Chapter 19 Black Beauty by Anna Sewell
Only Ignorance
I do not know how long I was ill. Mr. Bond, the horse-doctor, came every day. One day he bled me; John held a pail for the blood. I felt very faint after it and thought I should die, and I believe they all thought so too.
Ginger and Merrylegs had been moved into the other stable, so that I might be quiet, for the fever made me very quick of hearing; any little noise seemed quite loud, and I could tell every one's footstep going to and from the house. I knew all that was going on. One night John had to give me a draught; Thomas Green came in to help him. After I had taken it and John had made me as comfortable as he could, he said he should stay half an hour to see how the medicine settled. Thomas said he would stay with him, so they went and sat down on a bench that had been brought into Merrylegs' stall, and put down the lantern at their feet, that I might not be disturbed with the light.
For awhile both men sat silent, and then Tom Green said in a low voice:
“I wish, John, you'd say a bit of a kind word to Joe. The boy is quite broken-hearted; he can't eat his meals, and he can't smile. He says he knows it was all his fault, though he is sure he did the best he knew, and he says if Beauty dies no one will ever speak to him again. It goes to my heart to hear him. I think you might give him just a word; he is not a bad boy.”
After a short pause John said slowly, “You must not be too hard upon me, Tom. I know he meant no harm, I never said he did; I know he is not a bad boy. But you see, I am sore myself; that horse is the pride of my heart, to say nothing of his being such a favorite with the master and mistress; and to think that his life may be flung away in this manner is more than I can bear. But if you think I am hard on the boy I will try to give him a good word to-morrow—that is, I mean if Beauty is better.”
“Well, John, thank you. I knew you did not wish to be too hard, and I am glad you see it was only ignorance.”
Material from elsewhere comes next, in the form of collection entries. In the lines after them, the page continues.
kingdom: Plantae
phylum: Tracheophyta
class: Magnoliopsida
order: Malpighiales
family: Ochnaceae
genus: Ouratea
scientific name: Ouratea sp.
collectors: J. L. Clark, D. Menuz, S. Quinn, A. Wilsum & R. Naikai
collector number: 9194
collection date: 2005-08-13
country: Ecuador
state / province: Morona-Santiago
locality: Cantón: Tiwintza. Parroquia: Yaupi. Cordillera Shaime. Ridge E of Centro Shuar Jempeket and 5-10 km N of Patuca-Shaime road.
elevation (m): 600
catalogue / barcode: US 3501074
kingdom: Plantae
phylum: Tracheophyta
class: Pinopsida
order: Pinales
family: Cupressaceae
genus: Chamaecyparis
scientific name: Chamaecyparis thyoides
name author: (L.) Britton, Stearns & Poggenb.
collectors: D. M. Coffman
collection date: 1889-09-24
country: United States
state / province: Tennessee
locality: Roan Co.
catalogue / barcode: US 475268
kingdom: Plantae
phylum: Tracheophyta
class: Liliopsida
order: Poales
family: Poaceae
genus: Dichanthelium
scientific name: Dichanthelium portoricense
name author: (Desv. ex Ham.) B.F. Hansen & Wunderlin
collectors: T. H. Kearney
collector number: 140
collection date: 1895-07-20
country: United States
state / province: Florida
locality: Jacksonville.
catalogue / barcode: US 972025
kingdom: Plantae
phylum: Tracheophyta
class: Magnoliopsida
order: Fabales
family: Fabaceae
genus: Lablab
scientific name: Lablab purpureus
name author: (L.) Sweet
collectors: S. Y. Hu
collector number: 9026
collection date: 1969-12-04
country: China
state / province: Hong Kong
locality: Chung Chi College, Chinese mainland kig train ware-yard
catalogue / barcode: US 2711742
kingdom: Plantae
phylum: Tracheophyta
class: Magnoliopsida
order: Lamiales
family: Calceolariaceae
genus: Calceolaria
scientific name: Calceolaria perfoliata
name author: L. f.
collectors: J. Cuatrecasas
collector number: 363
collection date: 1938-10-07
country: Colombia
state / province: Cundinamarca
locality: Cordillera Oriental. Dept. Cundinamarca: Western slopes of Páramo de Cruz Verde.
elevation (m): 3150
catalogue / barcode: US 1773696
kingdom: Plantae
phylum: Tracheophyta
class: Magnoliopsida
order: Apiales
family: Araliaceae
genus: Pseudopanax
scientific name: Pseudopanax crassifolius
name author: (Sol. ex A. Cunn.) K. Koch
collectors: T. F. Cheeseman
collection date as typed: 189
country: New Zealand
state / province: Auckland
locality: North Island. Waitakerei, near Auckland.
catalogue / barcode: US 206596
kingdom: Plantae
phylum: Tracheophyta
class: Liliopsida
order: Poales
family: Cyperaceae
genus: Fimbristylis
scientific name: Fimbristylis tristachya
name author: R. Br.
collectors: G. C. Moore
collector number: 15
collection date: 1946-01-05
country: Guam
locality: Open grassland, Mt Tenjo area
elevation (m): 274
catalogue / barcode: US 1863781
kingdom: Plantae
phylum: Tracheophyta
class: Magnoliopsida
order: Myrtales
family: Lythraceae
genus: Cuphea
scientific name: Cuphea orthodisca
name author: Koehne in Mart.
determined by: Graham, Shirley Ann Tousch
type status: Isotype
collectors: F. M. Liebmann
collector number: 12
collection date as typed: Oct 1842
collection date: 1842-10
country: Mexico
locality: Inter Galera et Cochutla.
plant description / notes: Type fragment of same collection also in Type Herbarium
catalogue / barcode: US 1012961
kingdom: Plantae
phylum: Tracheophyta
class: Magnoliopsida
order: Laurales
John's voice almost startled me as he answered:
“Only ignorance! only ignorance! how can you talk about only ignorance? Don't you know that it is the worst thing in the world, next to wickedness?—and which does the most mischief heaven only knows. If people can say, 'Oh! I did not know, I did not mean any harm,' they think it is all right. I suppose Martha Mulwash did not mean to kill that baby when she dosed it with Dalby and soothing syrups; but she did kill it, and was tried for manslaughter.”
“And serve her right, too,” said Tom. “A woman should not undertake to nurse a tender little child without knowing what is good and what is bad for it.”
“Bill Starkey,” continued John, “did not mean to frighten his brother into fits when he dressed up like a ghost and ran after him in the moonlight; but he did; and that bright, handsome little fellow, that might have been the pride of any mother's heart is just no better than an idiot, and never will be, if he lives to be eighty years old. You were a good deal cut up yourself, Tom, two weeks ago, when those young ladies left your hothouse door open, with a frosty east wind blowing right in; you said it killed a good many of your plants.”
“A good many!” said Tom; “there was not one of the tender cuttings that was not nipped off. I shall have to strike all over again, and the worst of it is that I don't know where to go to get fresh ones. I was nearly mad when I came in and saw what was done.”
“And yet,” said John, “I am sure the young ladies did not mean it; it was only ignorance.”
I heard no more of this conversation, for the medicine did well and sent me to sleep, and in the morning I felt much better; but I often thought of John's words when I came to know more of the world.